Kindergarten challenged
Stuttgart, West Germany
The land that gave us the term "kindergarten" has decided not to make kindergarten compulsory. After a lengthy public debate during the last decade, centering on the contention of some educators that four-year-old children should be taught the basics of reading and math, the public school systems in this country have decided against enforcing a child's enrollment in school before the age of six.
Several reasons are given for this decision. A vast increase in the number of privately run kindergartens lifts the pressure for building preschools off the public sector. During the 1970s, churches and private organizations scrambled to make preschool available to meet the needs of the emerging modern family in West Germany.
Some 65 percent of children between the ages of three and six now have slots in kindergarten open to them, up from 41 percent in 1971 and 33 percent in 1960. In some states as many as 90 percent of these children can be served by kindergarten.
At the same time, a threat was made by certain charities to shut down their kindergartens should the public schools elect to take on this age group. Since these charities run nearly 75 percent of the kindergartens, taking over this responsibility would place a nearly impossible burden on the public sector.
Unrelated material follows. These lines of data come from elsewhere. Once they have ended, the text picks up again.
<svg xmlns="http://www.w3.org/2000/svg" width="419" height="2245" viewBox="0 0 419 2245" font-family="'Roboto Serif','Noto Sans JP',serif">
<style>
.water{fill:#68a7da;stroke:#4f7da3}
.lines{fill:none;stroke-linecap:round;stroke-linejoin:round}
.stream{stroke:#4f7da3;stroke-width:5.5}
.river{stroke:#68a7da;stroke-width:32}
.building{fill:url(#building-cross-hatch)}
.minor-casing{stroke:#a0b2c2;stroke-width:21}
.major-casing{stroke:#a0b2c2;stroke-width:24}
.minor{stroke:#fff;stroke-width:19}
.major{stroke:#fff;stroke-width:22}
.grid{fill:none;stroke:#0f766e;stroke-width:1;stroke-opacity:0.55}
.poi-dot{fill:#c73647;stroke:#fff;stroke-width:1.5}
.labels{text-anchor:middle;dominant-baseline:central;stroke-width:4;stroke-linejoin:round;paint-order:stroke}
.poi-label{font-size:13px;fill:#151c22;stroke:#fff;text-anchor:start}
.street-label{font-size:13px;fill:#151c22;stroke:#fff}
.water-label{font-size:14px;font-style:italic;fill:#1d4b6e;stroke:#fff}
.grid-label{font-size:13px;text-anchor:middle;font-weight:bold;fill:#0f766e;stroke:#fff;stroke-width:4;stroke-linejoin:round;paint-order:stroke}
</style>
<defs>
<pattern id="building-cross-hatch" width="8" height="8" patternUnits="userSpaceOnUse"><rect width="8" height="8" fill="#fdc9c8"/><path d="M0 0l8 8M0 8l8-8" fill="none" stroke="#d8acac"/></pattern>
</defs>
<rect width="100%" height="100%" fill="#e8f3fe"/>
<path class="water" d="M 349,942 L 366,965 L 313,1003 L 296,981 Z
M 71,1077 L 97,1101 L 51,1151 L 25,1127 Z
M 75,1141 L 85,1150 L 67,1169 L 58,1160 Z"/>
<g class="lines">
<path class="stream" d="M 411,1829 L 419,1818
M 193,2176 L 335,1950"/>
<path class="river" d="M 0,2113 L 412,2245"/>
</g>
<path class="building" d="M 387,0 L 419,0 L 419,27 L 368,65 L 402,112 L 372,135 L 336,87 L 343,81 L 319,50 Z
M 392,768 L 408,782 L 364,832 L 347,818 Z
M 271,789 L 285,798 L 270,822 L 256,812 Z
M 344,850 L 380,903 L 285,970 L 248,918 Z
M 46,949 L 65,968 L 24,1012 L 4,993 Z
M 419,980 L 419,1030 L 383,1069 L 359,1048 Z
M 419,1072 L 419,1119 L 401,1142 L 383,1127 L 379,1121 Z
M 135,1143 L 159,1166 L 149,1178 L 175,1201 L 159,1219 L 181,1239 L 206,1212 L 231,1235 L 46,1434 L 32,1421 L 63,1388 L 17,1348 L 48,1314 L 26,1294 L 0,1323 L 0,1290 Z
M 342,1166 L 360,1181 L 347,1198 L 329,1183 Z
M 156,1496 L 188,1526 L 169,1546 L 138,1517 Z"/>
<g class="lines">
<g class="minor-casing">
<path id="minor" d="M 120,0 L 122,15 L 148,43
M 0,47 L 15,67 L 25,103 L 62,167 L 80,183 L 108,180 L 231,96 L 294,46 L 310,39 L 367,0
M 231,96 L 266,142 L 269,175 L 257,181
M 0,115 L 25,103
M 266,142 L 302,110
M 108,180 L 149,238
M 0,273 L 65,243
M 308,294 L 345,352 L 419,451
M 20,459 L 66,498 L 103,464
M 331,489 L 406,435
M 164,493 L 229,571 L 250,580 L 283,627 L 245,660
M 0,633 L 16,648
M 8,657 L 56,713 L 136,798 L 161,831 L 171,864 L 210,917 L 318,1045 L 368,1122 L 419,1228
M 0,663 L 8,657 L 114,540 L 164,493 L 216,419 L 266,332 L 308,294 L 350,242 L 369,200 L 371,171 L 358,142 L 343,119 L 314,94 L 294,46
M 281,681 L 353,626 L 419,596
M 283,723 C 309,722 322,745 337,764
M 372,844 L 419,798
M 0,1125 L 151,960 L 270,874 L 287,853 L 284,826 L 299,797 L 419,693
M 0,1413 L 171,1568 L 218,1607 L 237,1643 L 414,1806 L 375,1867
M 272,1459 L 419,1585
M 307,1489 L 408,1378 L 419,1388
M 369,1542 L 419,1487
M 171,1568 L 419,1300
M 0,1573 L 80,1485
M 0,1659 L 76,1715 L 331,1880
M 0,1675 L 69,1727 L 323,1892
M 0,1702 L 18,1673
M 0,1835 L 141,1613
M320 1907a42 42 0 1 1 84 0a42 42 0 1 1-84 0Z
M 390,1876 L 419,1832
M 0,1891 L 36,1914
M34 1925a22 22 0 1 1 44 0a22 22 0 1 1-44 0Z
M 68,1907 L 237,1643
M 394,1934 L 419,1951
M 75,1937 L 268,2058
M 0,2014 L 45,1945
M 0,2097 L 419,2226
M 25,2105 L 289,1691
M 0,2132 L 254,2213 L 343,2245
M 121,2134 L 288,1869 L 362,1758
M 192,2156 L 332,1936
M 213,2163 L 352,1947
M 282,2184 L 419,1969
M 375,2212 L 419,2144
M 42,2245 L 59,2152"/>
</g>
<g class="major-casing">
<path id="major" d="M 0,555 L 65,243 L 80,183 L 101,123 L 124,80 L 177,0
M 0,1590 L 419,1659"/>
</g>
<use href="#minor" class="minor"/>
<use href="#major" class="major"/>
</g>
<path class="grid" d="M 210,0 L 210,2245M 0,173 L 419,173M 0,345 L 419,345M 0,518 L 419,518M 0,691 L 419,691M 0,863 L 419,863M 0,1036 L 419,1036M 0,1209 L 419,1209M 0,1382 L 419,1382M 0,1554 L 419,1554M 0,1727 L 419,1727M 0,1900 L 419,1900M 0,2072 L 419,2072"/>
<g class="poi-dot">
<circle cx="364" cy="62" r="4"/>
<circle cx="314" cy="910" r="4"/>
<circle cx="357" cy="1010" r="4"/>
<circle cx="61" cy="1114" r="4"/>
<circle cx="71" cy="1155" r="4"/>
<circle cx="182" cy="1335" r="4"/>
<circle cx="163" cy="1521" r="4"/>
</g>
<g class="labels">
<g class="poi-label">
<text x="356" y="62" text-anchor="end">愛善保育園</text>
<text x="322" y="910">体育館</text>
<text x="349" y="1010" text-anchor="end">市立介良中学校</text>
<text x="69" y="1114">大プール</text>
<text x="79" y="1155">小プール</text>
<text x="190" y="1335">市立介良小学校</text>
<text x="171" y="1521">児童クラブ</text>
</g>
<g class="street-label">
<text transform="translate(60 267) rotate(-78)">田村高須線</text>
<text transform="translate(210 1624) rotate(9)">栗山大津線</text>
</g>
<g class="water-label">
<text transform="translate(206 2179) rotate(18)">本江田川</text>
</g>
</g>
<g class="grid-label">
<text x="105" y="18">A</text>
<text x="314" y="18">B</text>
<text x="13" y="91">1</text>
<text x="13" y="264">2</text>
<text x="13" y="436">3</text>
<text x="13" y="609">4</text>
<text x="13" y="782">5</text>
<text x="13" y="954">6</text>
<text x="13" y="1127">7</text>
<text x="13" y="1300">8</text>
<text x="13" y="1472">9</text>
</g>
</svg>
Another deterrent to compulsory kindergartens is the fact that there is insufficient proof that efforts to teach reading, writing, and numbers to very young children contribute to later school success. Landesstelle fur Erziehung and Unterricht (National Center for Education and Instruction), a research center in Stuttgart, ran extensive experiments along these lines. They found that children exposed to learning at an early age did somewhat better than their nonreading peers at first, but the advantage leveled off and appeared to disappear in three years.
Prof. G. Kleinschmidt, the center's early childhood specialist, comments, "Some of the children who could read felt so sure of their own ability that they didn't try to improve. Their scores actually dipped below those of their nonreading peers."
There is a great reluctance on the part of some families to give their children over to state education at such a young age. In West Germany only about one-fourth of the women work, and only 10 percent of those have children under school age. (In the United States, according to the Bureau of Labor Statistics, over half of the women work, and 56.1 percent of those have children under six years old).
One educator, Dr. Brigitte Mohr, puts it this way, "In the main, Germans prefer to bring up their children within the family as opposed to somehow institutionalized and state controlled education; perhaps too, as a hangover from the unpleasant experiences gained in Hitler's Third Reich."
Cost, too, is considered a nearly prohibitive factor. The Commission for Educational Planning estimated that more than 100,000 specialized staff members would be needed to run public kindergartens. All would require training and equipment at tremendous costs.